¿Se puede afirmar que hay un avance lento en los gastos de inversión?
Lo que pasa es que tenemos un Estado acostumbrado a manejarse en austeridad y sin recursos, acostumbrado a manejar la escasez y ahorrar. Entonces, ahora que hay los recursos ocurre que no estamos preparados. Lamentablemente, el funcionario no ha sido preparado para ese nuevo contexto y por eso se ve lentitud en los gastos.
¿Y en qué medida los procedimientos administrativos agravan esta situación?
Guste o no, tanto el SNIP como el Consucode son necesarios porque garantizan la calidad de los gastos de inversión. No olvidemos que, a pesar de estos procedimientos, aún tenemos casos de monumentos al árbitro o a la maca, o la estatua de la libertad, como ocurre en Cajamarca. No se han reflexionado otros problemas, entre ellos el de la regionalización, que fue improvisada. Se hizo sin tener en claro lo que implicaba la descentralización y allí tenemos los resultados.
¿Concuerda en que no tenemos cuadros técnicos capaces para manejar el gasto?
Sin duda. Esta es una variable importante en los gobiernos locales y regionales, pues carecen de cuadros técnicos capaces de llevar adelante sus proyectos. Creo que el reto del nuevo ministro de Economía será cómo desarrollar estas competencias en el ámbito de gobiernos locales y regionales para hacer uso de un gasto eficiente, sobre todo en inversión.
¿Esta situación mejora en los ministerios?
No. La falta de cuadros también afecta al Gobierno, sobre todo en los ministerios que no están preparados para hacer uso de sus recursos. He estado mirando lo que ocurre en algunas carteras y veo que los gastos de inversión son bajos. En general, hay baja ejecución de recursos, pero esto es más evidente en los gobiernos locales y regionales.

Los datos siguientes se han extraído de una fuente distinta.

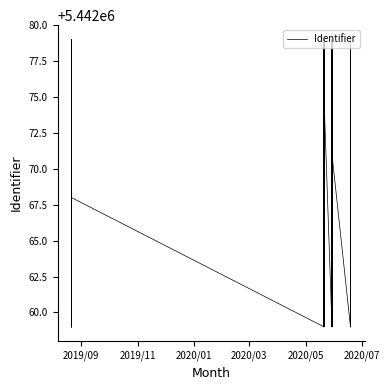

Is it true that the value at 2020-05-29 15:48:26 is 3414747?

False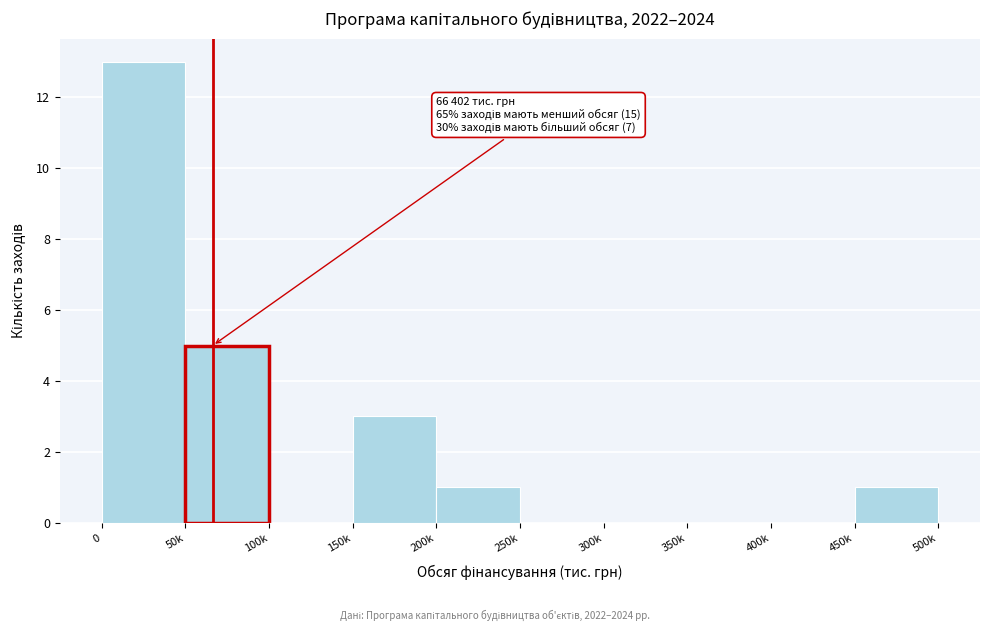

Reading left to right, transcribe all the data shown in this chart.

0=13	50k=5	100k=0	150k=3	200k=1	250k=0	300k=0	350k=0	400k=0	450k=1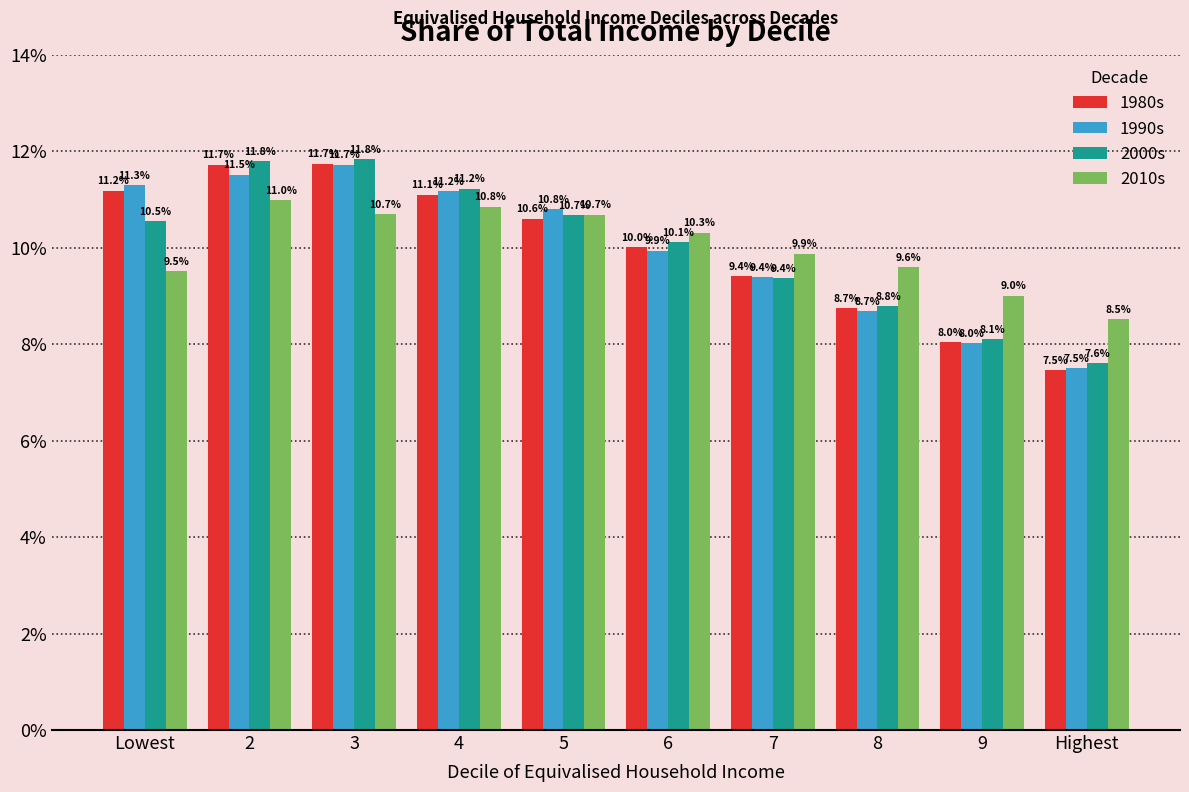

Which has a higher value, 4 or 6?

4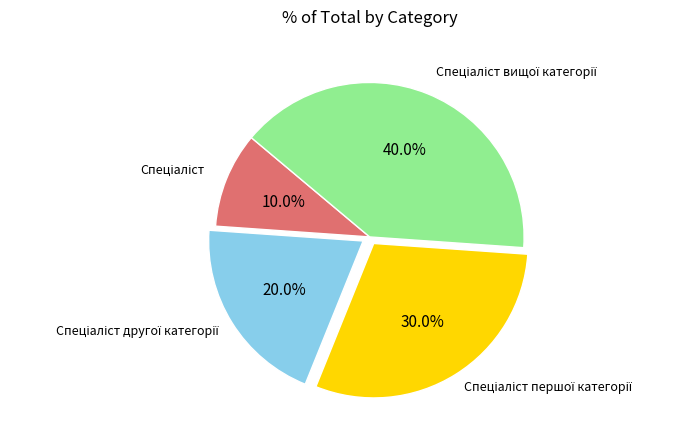

Does any single category account for the majority?

No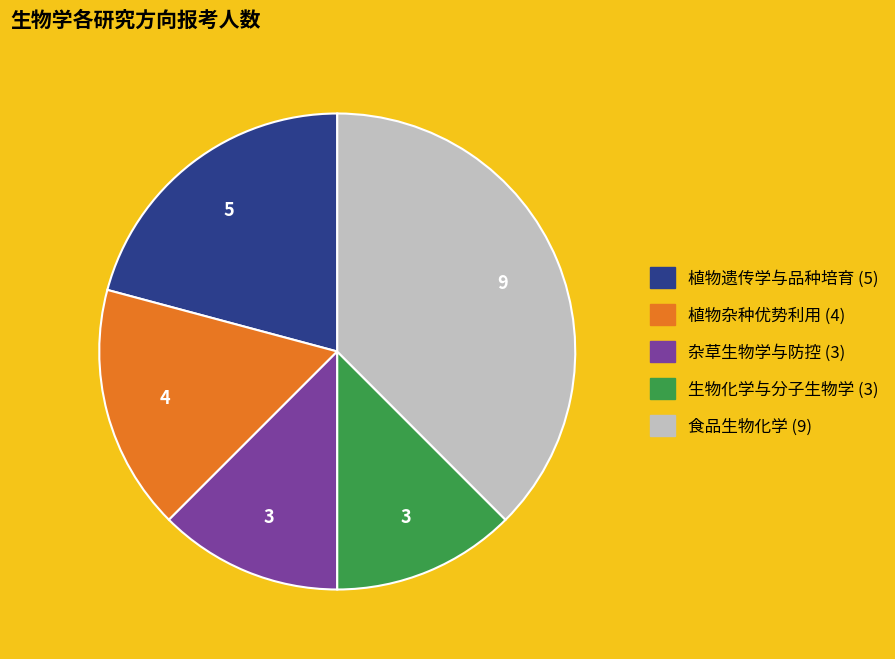

Which has a higher value, 生物化学与分子生物学 or 植物遗传学与品种培育?

植物遗传学与品种培育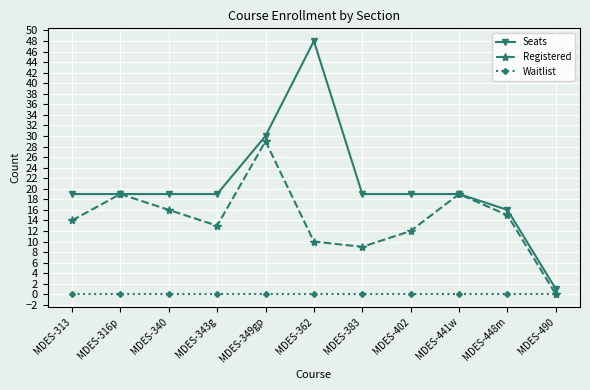

Which series has the largest total across all categories?

Seats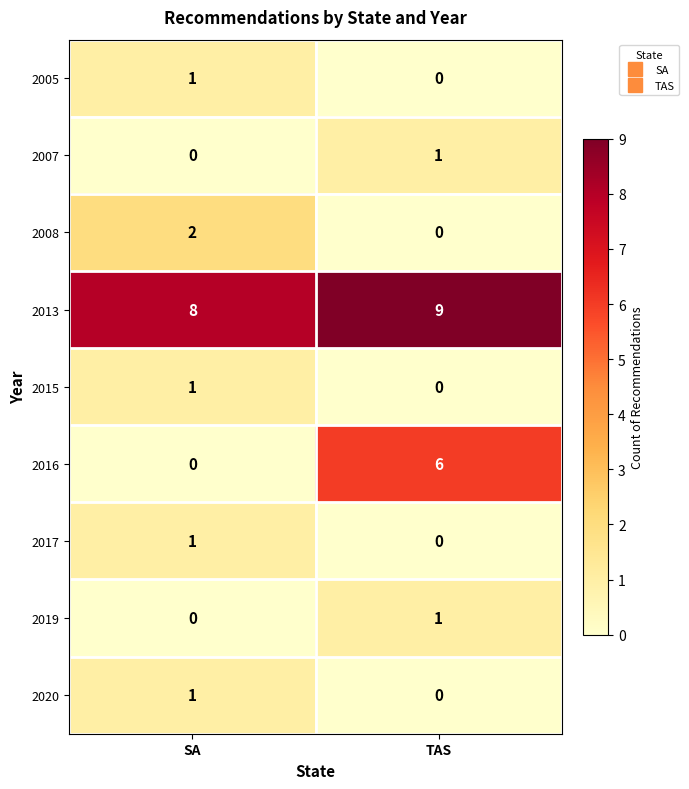

Reading right to left, what are all the values shown in this chart?

2005: TAS=0	SA=1
2007: TAS=1	SA=0
2008: TAS=0	SA=2
2013: TAS=9	SA=8
2015: TAS=0	SA=1
2016: TAS=6	SA=0
2017: TAS=0	SA=1
2019: TAS=1	SA=0
2020: TAS=0	SA=1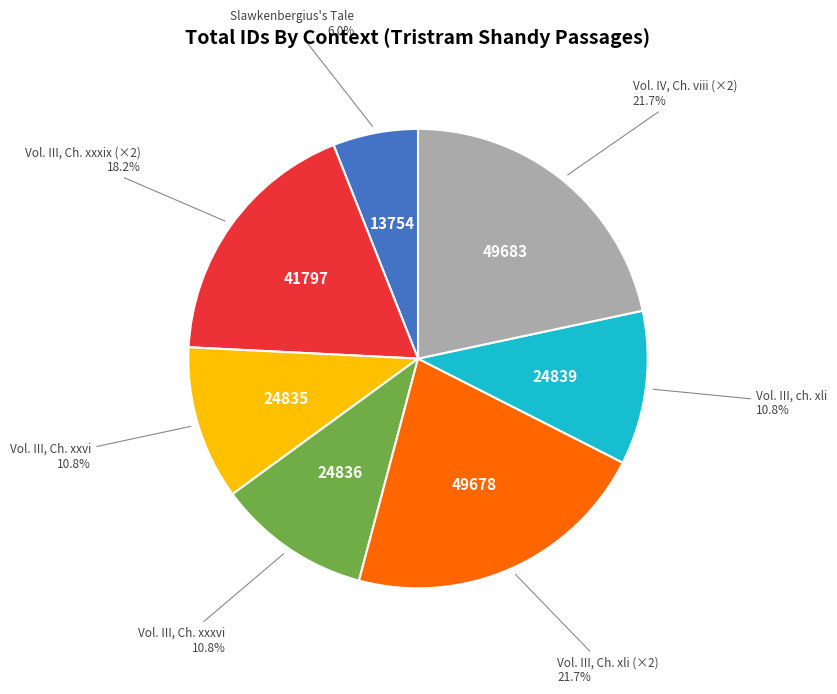

Does any single category account for the majority?

No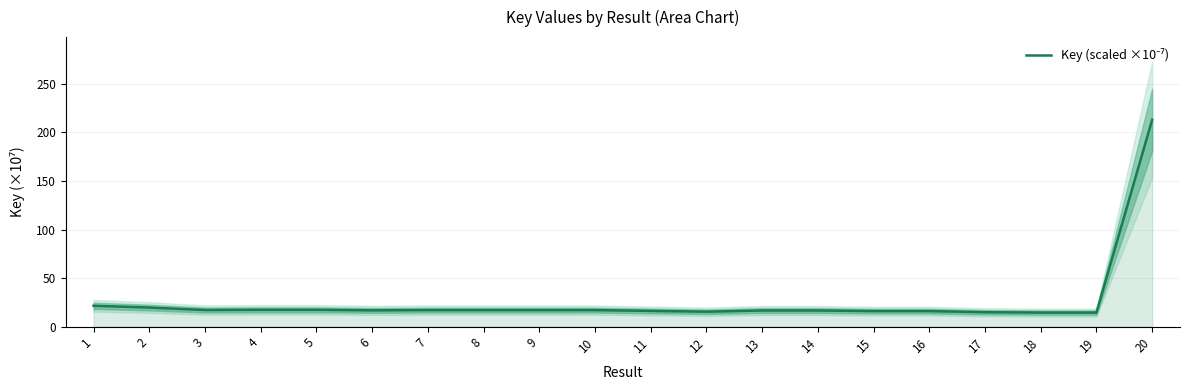

Which label corresponds to the largest value in the chart?

20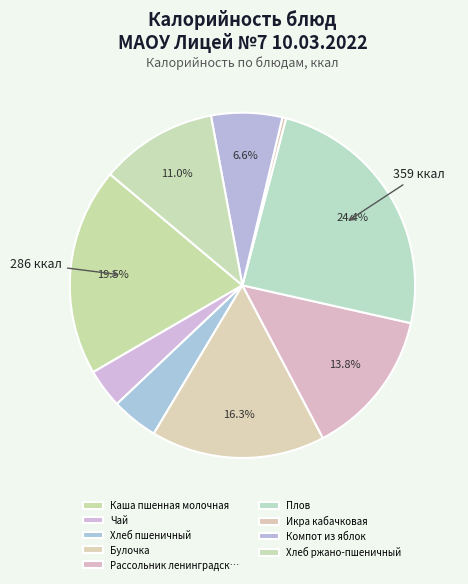

What is the change in value from Каша пшенная молочная to Чай?

-232.1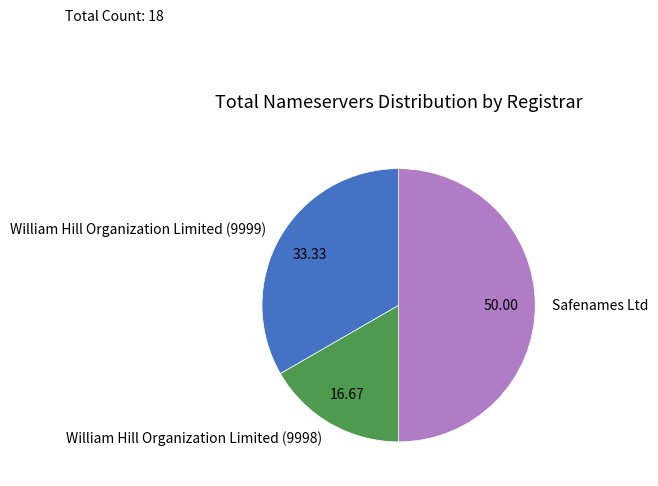

Is the sum of Safenames Ltd and William Hill Organization Limited (9998) greater than half?

Yes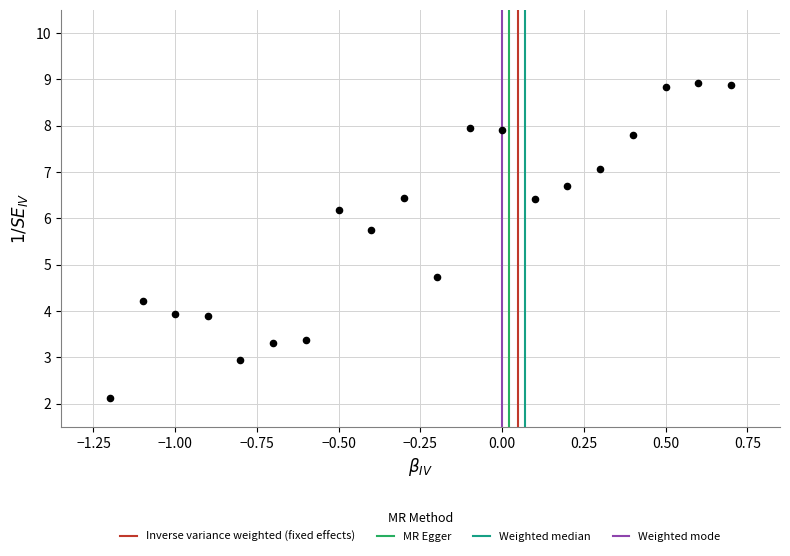

What is the range of Y values (max minus min)?

6.8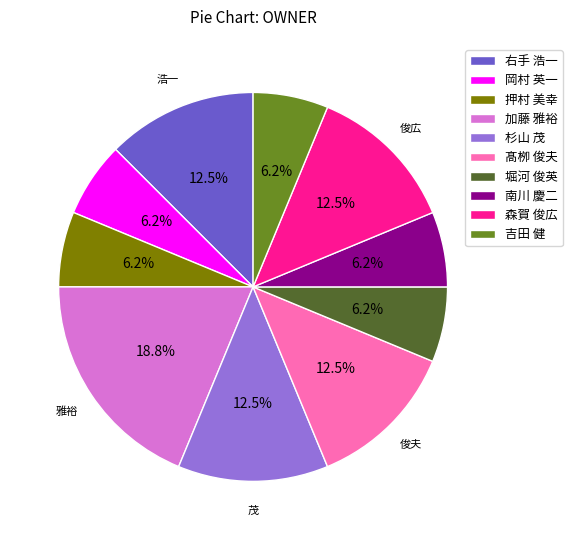

How much of the chart is everything except 森賀 俊広?

87.5%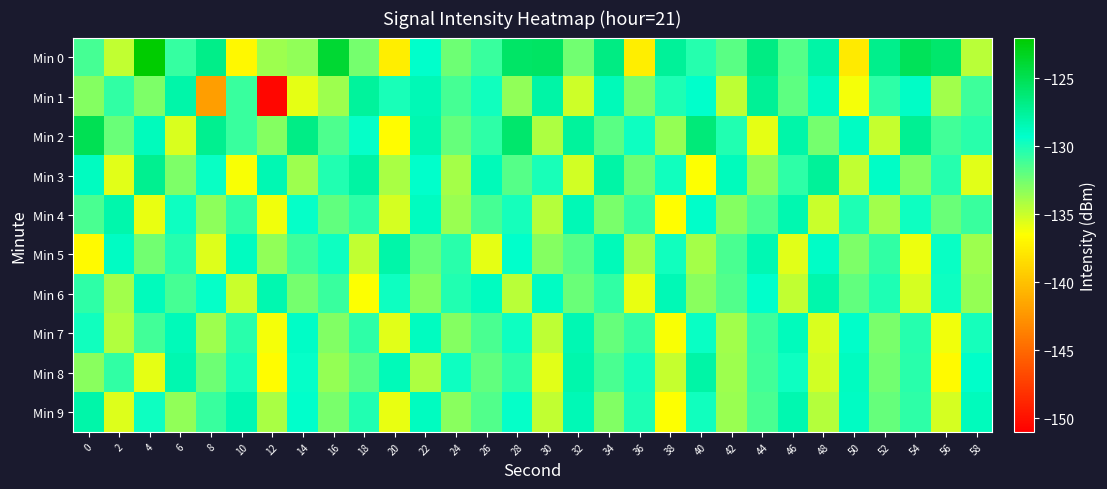

What is the difference between the highest and lowest values at 26?

7.2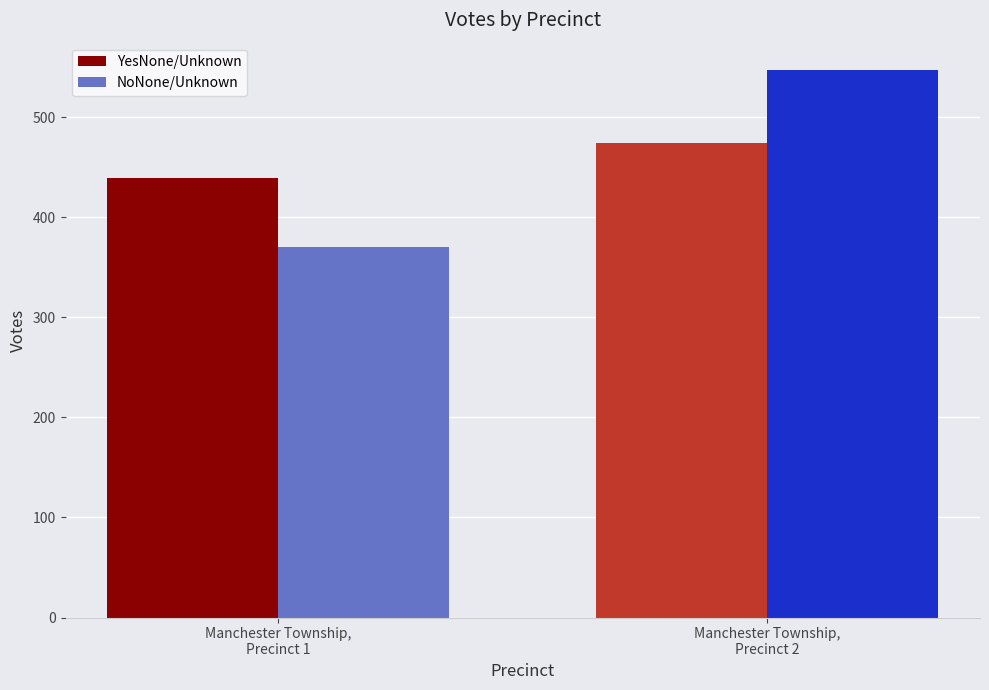

Between Manchester Township,
Precinct 1 and Manchester Township,
Precinct 2, which series saw the biggest shift?

NoNone/Unknown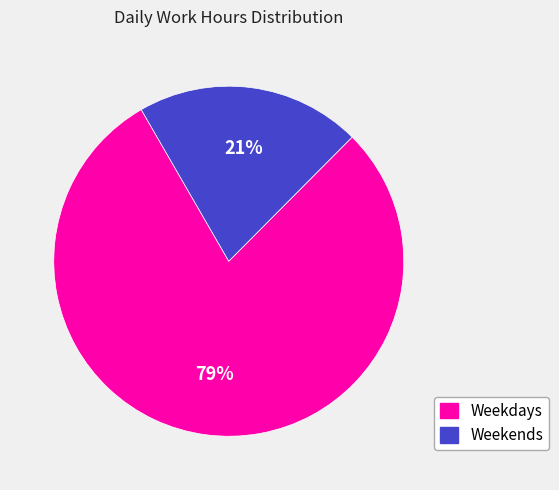

What is the largest slice in the pie chart?

Weekdays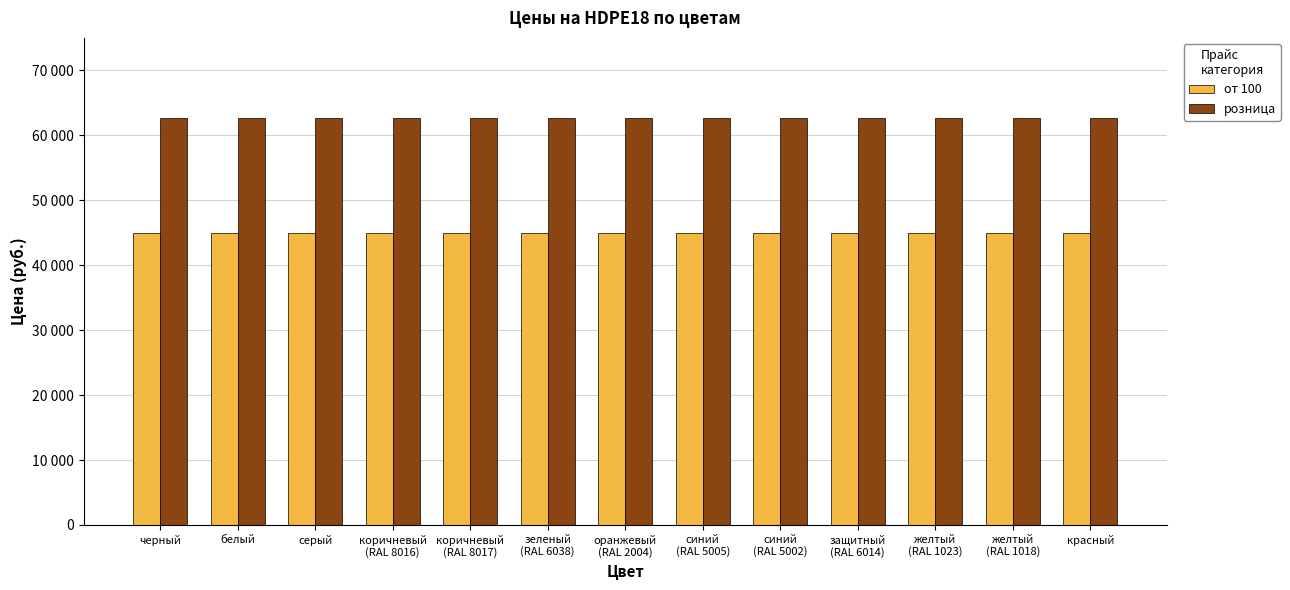

Are the bars grouped side by side (vs. stacked)?

Yes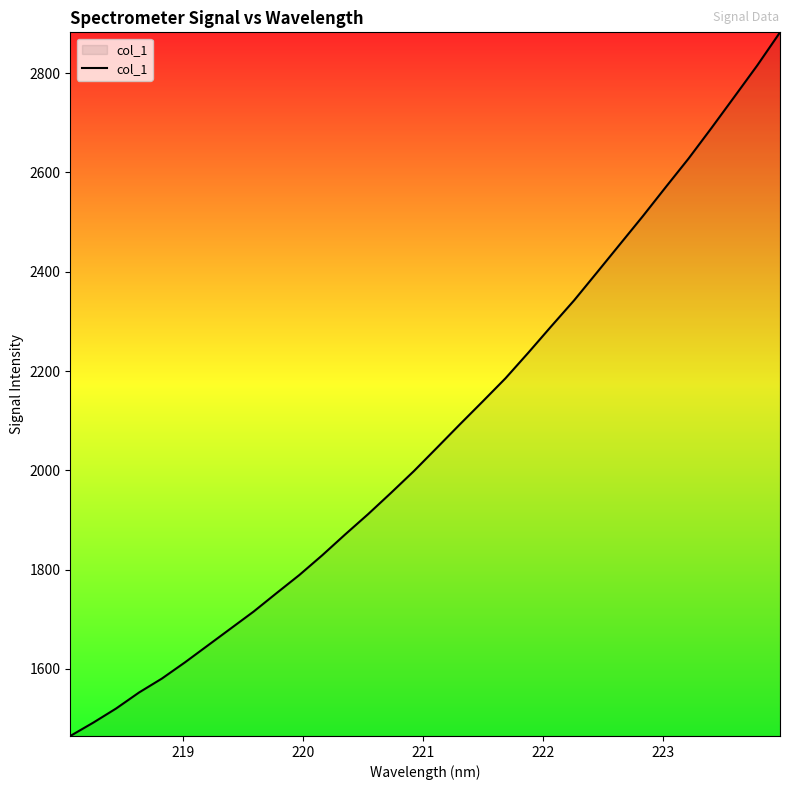

What is the difference between the maximum and minimum values?

1417.1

¿El tope de sueldos es una camisa de fuerza para no contar con mejores técnicos?
Sin duda. El tope de los sueldos es un factor limitante para contratar los cuadros más competitivos y especializados que requiere el país. No olvidemos que hay determinado tipo de proyectos que requieren una mano de obra muy especializada. Por ejemplo, para hacer entrega de una concesión de recursos forestales se necesita un experto forestal que tenga experiencia internacional, entonces un tope a sus honorarios no resulta atractivo.